Não podemos admitir que as dificuldades de ingresso dos “negros” no ensino superior se devam a características genéticas dos descendentes de africanos que os tornem incapazes de atingir um bom desempenho escolar. Mas, ao oficializar a “raça” como critério de admissão, pressupomos que todos os portadores de traços “negróides”, mesmo os de família de faixa de renda mais elevada, filhos de pais mais escolarizados, e que tiveram melhores oportunidades de receber uma boa formação escolar, são igualmente incapazes de competir com os brancos e que por isso devem ser igualmente beneficiados pelo sistema de quotas. Fortalece-se, deste modo, a falsa identificação entre ascendência africana e inferioridade intelectual, ao pressupor que nenhum negro pode competir com os brancos. É o perigo deste tipo de generalização que tem levado muitos estudantes universitários negros a se oporem ao sistema de quotas.
Uma outra conseqüência negativa deste tipo de reivindicação é que ela de fato desvaloriza a boa formação escolar básica, como se ela não fosse necessária para o prosseguimento dos estudos. O importante parece ser conseguir um lugar na universidade e não criar oportunidades de formação que permitam às pessoas que são vítimas de discriminação, disputar um lugar na universidade. Esta desvalorização acarreta um risco: o de que esta distinção inicial se perpetue por todo o curso porque, infelizmente, a qualidade da formação escolar anterior é um fator que influi fortemente no sucesso escolar posterior tanto no caso dos brancos como no dos negros. Alunos que ingressam no ensino superior com sérias deficiências em sua formação, como as que referem à capacidade de compreensão de textos, de redação, de clareza na argumentação, de familiaridade com o método científico, de utilização do raciocínio matemático, encontram grandes dificuldades para conseguir um desempenho satisfatório nos cursos universitários.

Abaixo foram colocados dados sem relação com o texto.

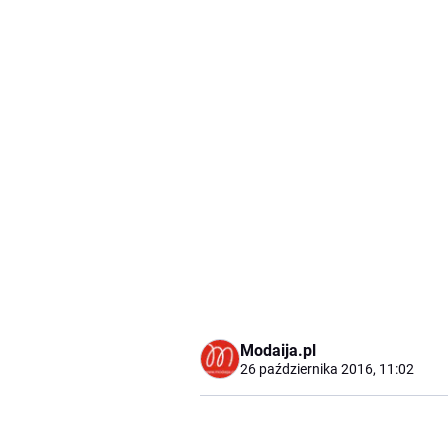
Modaija.pl
26 października 2016, 11:02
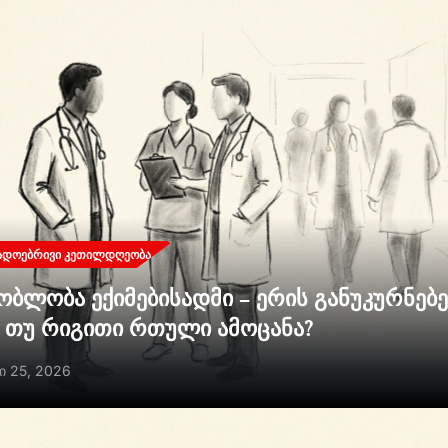
ᲐᲓᲝᲔᲑᲠᲘᲕᲘ ᲙᲔᲗᲘᲚᲓᲦᲔᲝᲑᲐ
ობლობა ექიმებისადმი – ერის განუკურნებ
ი თუ რიგითი რთული ამოცანა?
ი 25, 2026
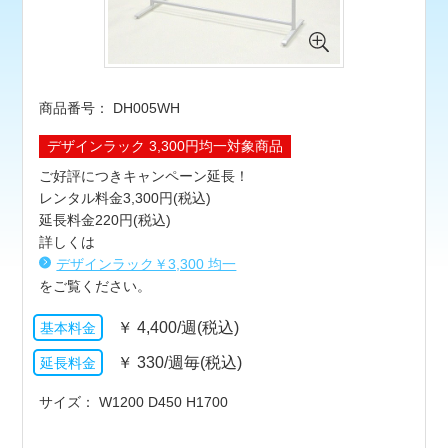
DH005WH
デザインラック 3,300円均一対象商品
ご好評につきキャンペーン延長！
レンタル料金3,300円(税込)
延長料金220円(税込)
詳しくは
デザインラック￥3,300 均一
をご覧ください。
￥
4,400/週(税込)
￥
330/週毎(税込)
サイズ
W1200 D450 H1700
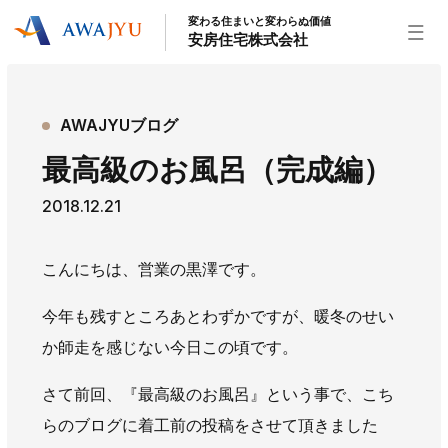
変わる住まいと変わらぬ価値
安房住宅株式会社
トップページ
AWAJYUブログ
安房住宅の得意なこと
最高級のお風呂（完成編）
リフォーム事業
外装事業
新築住宅事業
2018.12.21
不動産事業
インテリア事業
給湯器事業
大型物件事業
エネルギー事業
こんにちは、営業の黒澤です。
安房住宅について
今年も残すところあとわずかですが、暖冬のせい
社長挨拶
企業情報
沿革
拠点紹介
か師走を感じない今日この頃です。
スタッフ紹介
さて前回、『最高級のお風呂』という事で、こち
お知らせ
らのブログに着工前の投稿をさせて頂きました
社長ブログ
イベント
お知らせ
チラシ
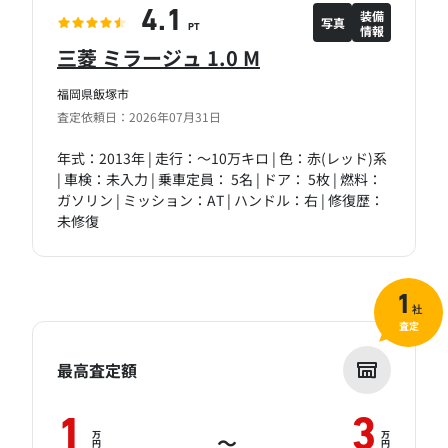
装備
4.1
写真
情報
PT
三菱 ミラージュ 1.0 M
福岡県飯塚市
査定依頼日：2026年07月31日
年式：2013年 | 走行：～10万キロ | 色：赤(レッド)系
| 車検：未入力 | 乗車定員： 5名 | ドア： 5枚 | 燃料：
ガソリン | ミッション：AT | ハンドル：右 | 修復歴：
未修復
1
社
査定
最高査定額
1
3
万
万
～
円
円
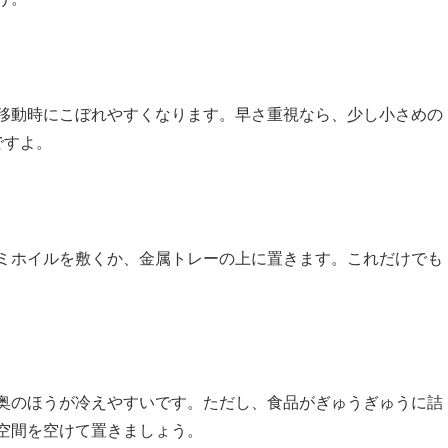
移動時にこぼれやすくなります。早さ重視なら、少し小さめの
ですよ。
ミホイルを敷くか、金属トレーの上に置きます。これだけでも
奥のほうが冷えやすいです。ただし、食品がぎゅうぎゅうに詰
空間を空けて置きましょう。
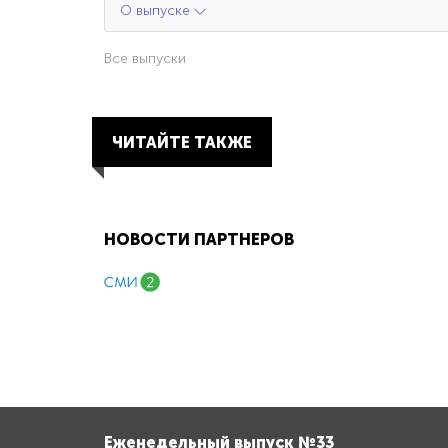
О выпуске
Все выпуски
ЧИТАЙТЕ ТАКЖЕ
НОВОСТИ ПАРТНЕРОВ
Еженедельный выпуск №33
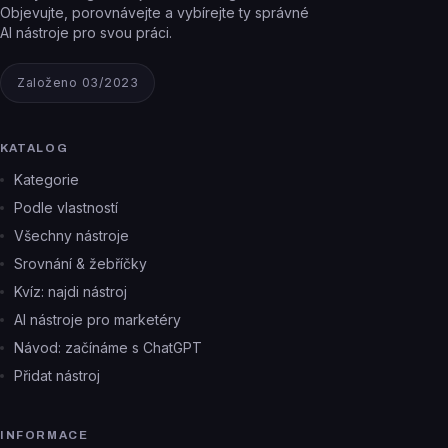
Objevujte, porovnávejte a vybírejte ty správné
AI nástroje pro svou práci.
Založeno 03/2023
KATALOG
Kategorie
Podle vlastností
Všechny nástroje
Srovnání & žebříčky
Kvíz: najdi nástroj
AI nástroje pro marketéry
Návod: začínáme s ChatGPT
Přidat nástroj
INFORMACE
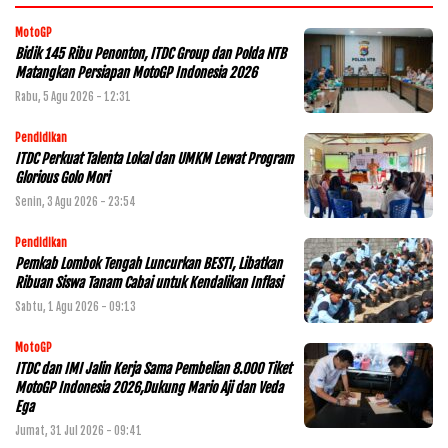
MotoGP
Bidik 145 Ribu Penonton, ITDC Group dan Polda NTB
Matangkan Persiapan MotoGP Indonesia 2026
Rabu, 5 Agu 2026 - 12:31
Pendidikan
ITDC Perkuat Talenta Lokal dan UMKM Lewat Program
Glorious Golo Mori
Senin, 3 Agu 2026 - 23:54
Pendidikan
Pemkab Lombok Tengah Luncurkan BESTI, Libatkan
Ribuan Siswa Tanam Cabai untuk Kendalikan Inflasi
Sabtu, 1 Agu 2026 - 09:13
MotoGP
ITDC dan IMI Jalin Kerja Sama Pembelian 8.000 Tiket
MotoGP Indonesia 2026,Dukung Mario Aji dan Veda
Ega
Jumat, 31 Jul 2026 - 09:41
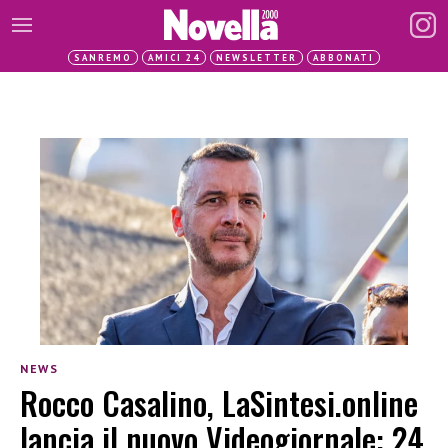
SANREMO
AMICI 24
NEWSLETTER
ABBONATI
NEWS
Rocco Casalino, LaSintesi.online
lancia il nuovo Videogiornale: 24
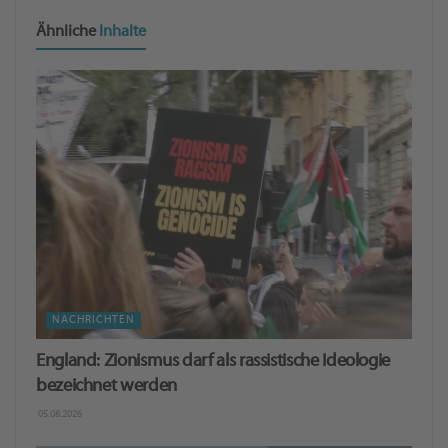
Ähnliche
Inhalte
NACHRICHTEN
England: Zionismus darf als rassistische Ideologie
bezeichnet werden
05.08.2026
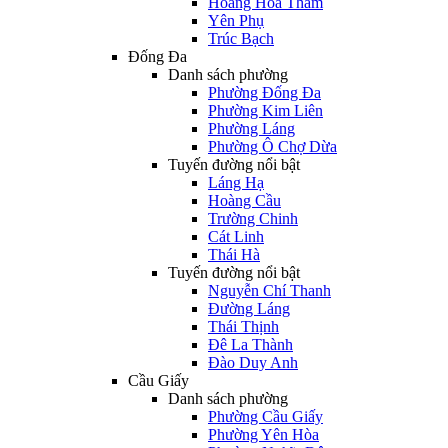
Hoàng Hoa Thám
Yên Phụ
Trúc Bạch
Đống Đa
Danh sách phường
Phường Đống Đa
Phường Kim Liên
Phường Láng
Phường Ô Chợ Dừa
Tuyến đường nổi bật
Láng Hạ
Hoàng Cầu
Trường Chinh
Cát Linh
Thái Hà
Tuyến đường nổi bật
Nguyễn Chí Thanh
Đường Láng
Thái Thịnh
Đê La Thành
Đào Duy Anh
Cầu Giấy
Danh sách phường
Phường Cầu Giấy
Phường Yên Hòa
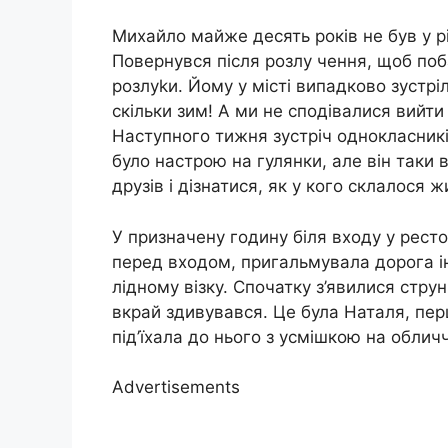
Михайло майже десять років не був у р
Повернувся після розлу чення, щоб поб
розлуkи. Йому у місті випадково зустрі
скільки зим! А ми не сподівалися вийти
Наступного тижня зустріч однокласникі
було настрою на гулянки, але він таки 
друзів і дізнатися, як у кого склалося ж
У призначену годину біля входу у ресто
перед входом, пригальмувала дорога іно
лідному візку. Спочатку з’явилися струнк
вкрай здивувався. Це була Наталя, пер
під’їхала до нього з усмішкою на обличч
Advertisements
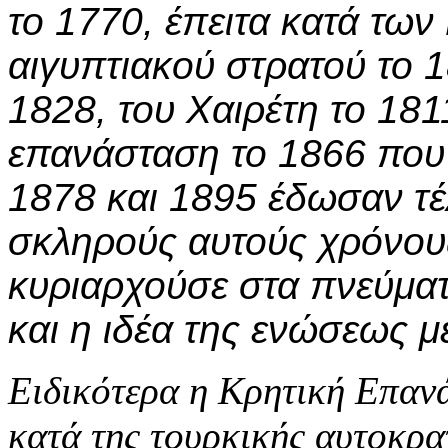
το 1770, έπειτα κατά των
αιγυπτιακού στρατού το 
1828, του Χαιρέτη το 181
επανάσταση το 1866 που μ
1878 και 1895 έδωσαν τέ
σκληρούς αυτούς χρόνου
κυριαρχούσε στα πνεύματ
και η ιδέα της ενώσεως μ
Ειδικότερα η Κρητική Επαν
κατά της τουρκικής αυτοκρα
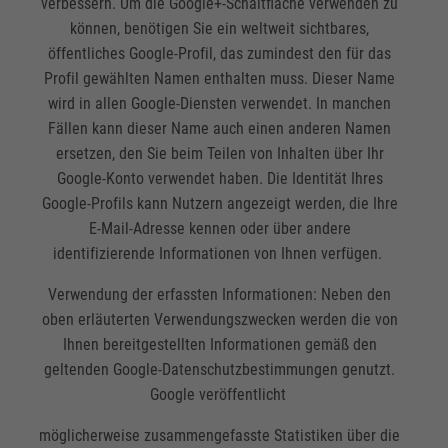
verbessern. Um die Google+-Schaltfläche verwenden zu
können, benötigen Sie ein weltweit sichtbares,
öffentliches Google-Profil, das zumindest den für das
Profil gewählten Namen enthalten muss. Dieser Name
wird in allen Google-Diensten verwendet. In manchen
Fällen kann dieser Name auch einen anderen Namen
ersetzen, den Sie beim Teilen von Inhalten über Ihr
Google-Konto verwendet haben. Die Identität Ihres
Google-Profils kann Nutzern angezeigt werden, die Ihre
E-Mail-Adresse kennen oder über andere
identifizierende Informationen von Ihnen verfügen.
Verwendung der erfassten Informationen: Neben den
oben erläuterten Verwendungszwecken werden die von
Ihnen bereitgestellten Informationen gemäß den
geltenden Google-Datenschutzbestimmungen genutzt.
Google veröffentlicht
möglicherweise zusammengefasste Statistiken über die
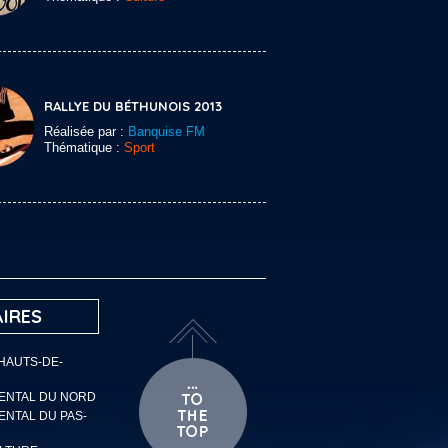
RALLYE DU BÉTHUNOIS 2013
Réalisée par :
Banquise FM
Thématique :
Sport
IRES
 HAUTS-DE-
MENTAL DU NORD
ENTAL DU PAS-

Além disto, há também deficiências de informação na área das ciências, da literatura, da história e da geografia que limitam o horizonte cultural daqueles que não tiveram oportunidade de cursar boas escolas que precisariam também ser corrigidas. Para serem bem sucedidos, os alunos da quota menos bem preparados necessitariam de um programa paralelo que lhes permitisse superar essas deficiências de sua formação. Esta não é uma tarefa que as universidades possam desempenhar durante os cursos regulares, porque este trabalho exige competências específicas por parte dos professores e uma pedagogia adequada. Além do mais, isto poderia significar a formulação de cursos ou currículos específicos para os alunos negros, o que por sua vez, segregaria os estudantes universitários em programas para negros e programas para brancos. Solução muito melhor seria que esta compensação curricular fosse oferecida antes do ingresso no ensino superior e não depois.
Chegamos com isto mais perto das raízes do problema da desigualdade de acesso ao ensino superior e da formulação de ações afirmativas que permitam compensar o processo cumulativo da desigualdade da formação escolar prévia. Porque, se não há discriminação racial no vestibular, é preciso reconhecer que não podemos continuar a conviver com um processo educativo que, de fato, exclui a população de ascendência africana do acesso às universidades públicas.